山形市と米沢市と鶴岡市の中間というか、ともかく山形県の中でもかなり山奥の地、大江町柳川・神通峡。その西側(山奥側)駐車場脇にある砂防堰堤に付設された魚道がループしている。

砂防堰堤自体は1967(昭和42)年11月竣工。水産庁の「魚ののぼりやすい川づくり」事業として月布川をモデル河川にしたサケ・マス魚道整備事業が行われ、完成したのは1998(平成10)年9月10日のこと。近くには1995(平成7)年11月に開設された「山形県サクラマス古寺ふ化場」もある。

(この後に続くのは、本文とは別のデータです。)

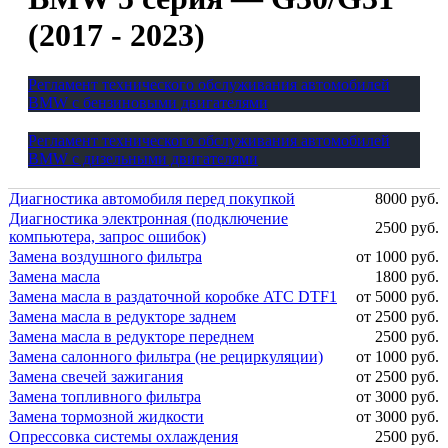
(2017 - 2023)
Регламент технического обслуживания автомобилей
BMW с бензиновыми двигателями
Регламент технического обслуживания автомобилей
BMW с дизельными двигателями
Диагностика автомобиля перед покупкой
8000 руб.
Диагностика электронная (подключение
2500 руб.
компьютера, запрос ошибок)
Замена воздушного фильтра
от 1000 руб.
Замена масла
1800 руб.
Замена масла в раздаточной коробке ATC DTF1
от 5000 руб.
Замена масла в редукторе заднем
от 2500 руб.
Замена масла в редукторе переднем
2500 руб.
Замена салонного фильтра (не рециркуляции)
от 1000 руб.
Замена свечей зажигания
от 2500 руб.
Замена топливного фильтра
от 3000 руб.
Замена тормозной жидкости
от 3000 руб.
Опрессовка системы охлаждения
2500 руб.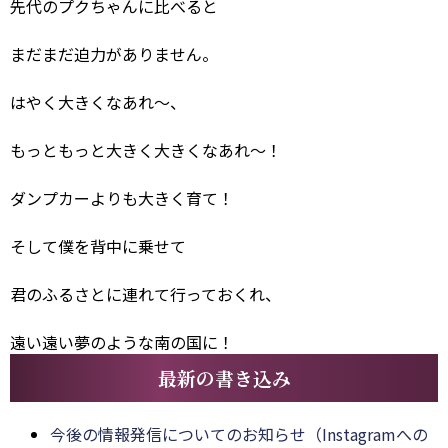
先代のプクちゃんに比べると
まだまだ迫力がありません。
はやく大きくなあれ～、
もっともっと大きく大きくなあれ～！
ダンプカーよりも大きく育て！
そして僕を背中に乗せて
君のふるさとに連れて行っておくれ、
遠い遠い夢のような南の国に！
最新の書き込み
今後の情報発信についてのお知らせ（Instagramへの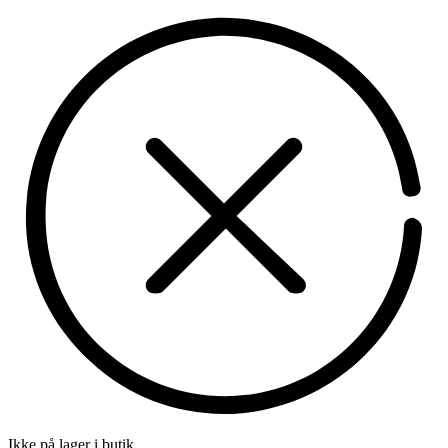
Ikke på lager i butik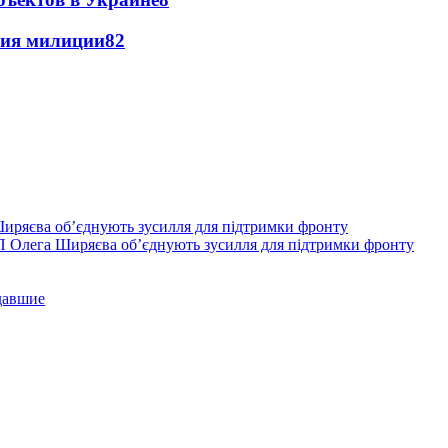
ния милиции
8
2
П Олега Ширяєва об’єднують зусилля для підтримки фронту
давшие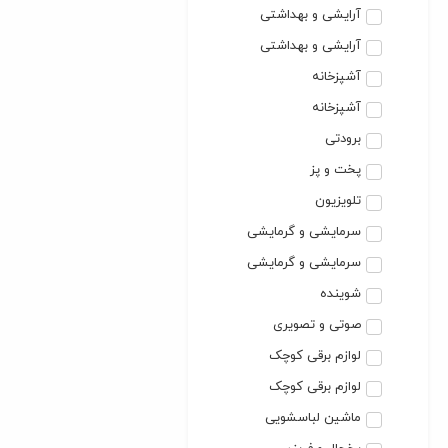
آرایشی و بهداشتی
آرایشی و بهداشتی
آشپزخانه
آشپزخانه
برودتی
پخت و پز
تلویزیون
سرمایشی و گرمایشی
سرمایشی و گرمایشی
شوینده
صوتی و تصویری
لوازم برقی کوچک
لوازم برقی کوچک
ماشین لباسشویی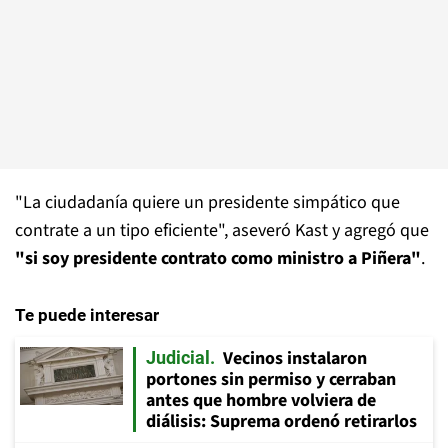
"La ciudadanía quiere un presidente simpático que
contrate a un tipo eficiente", aseveró Kast y agregó que
"si soy presidente contrato como ministro a Piñera"
.
Te puede interesar
Vecinos instalaron
Judicial
portones sin permiso y cerraban
antes que hombre volviera de
diálisis: Suprema ordenó retirarlos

雪解け水が大量に流れた後だったからか、神通峡遊歩道通行止め(2018年4月23日以後規制中)の原因となった大雨によるものなのか不明だが、魚道の流入口上流部が土砂堆積により閉塞して機能していなかった。魚道内部の雑草植生状況から考えると、かなり昔から機能していない可能性もある。堆積した土砂除去に手間がかかるためか、らせん型魚道は徐々にメンテナンスされなくなる傾向が強いように思う。

構造らせん型魚道
水系最上川水系月布川
所在地山形県西村山郡大江町柳川
回転度1170度(3¼回転)
完成時期1998(平成10)年9月10日
訪問日2018-05-26
全景写真
神通峡遊歩道西側(山奥側)駐車場。写真中央部に古寺堰堤がわずかに見える。
古寺堰堤とループ魚道全景拡大する
古寺堰堤とループ魚道全景。魚道部後付けにしては全体が馴染んだ景色だ。
堰堤上から眺めるループ魚道拡大する
堰堤上から眺めるループ魚道。この植生状況から考えるに、数年以上に渡って通水されていない可能性がある。
ループ魚道を横から眺める。魚道高さ6.6m、水路延長83.9m、プール間落差0.3m。外側越流部の魚道勾配は1/10で、一般的な構造だ。
魚道の流入口上流部。大量の土砂堆積により閉塞してしまっている。
堰堤に埋め込まれた堰銘板。
堰堤の傍らに刺された工事標柱。20年前のものが健在だったことに驚いた。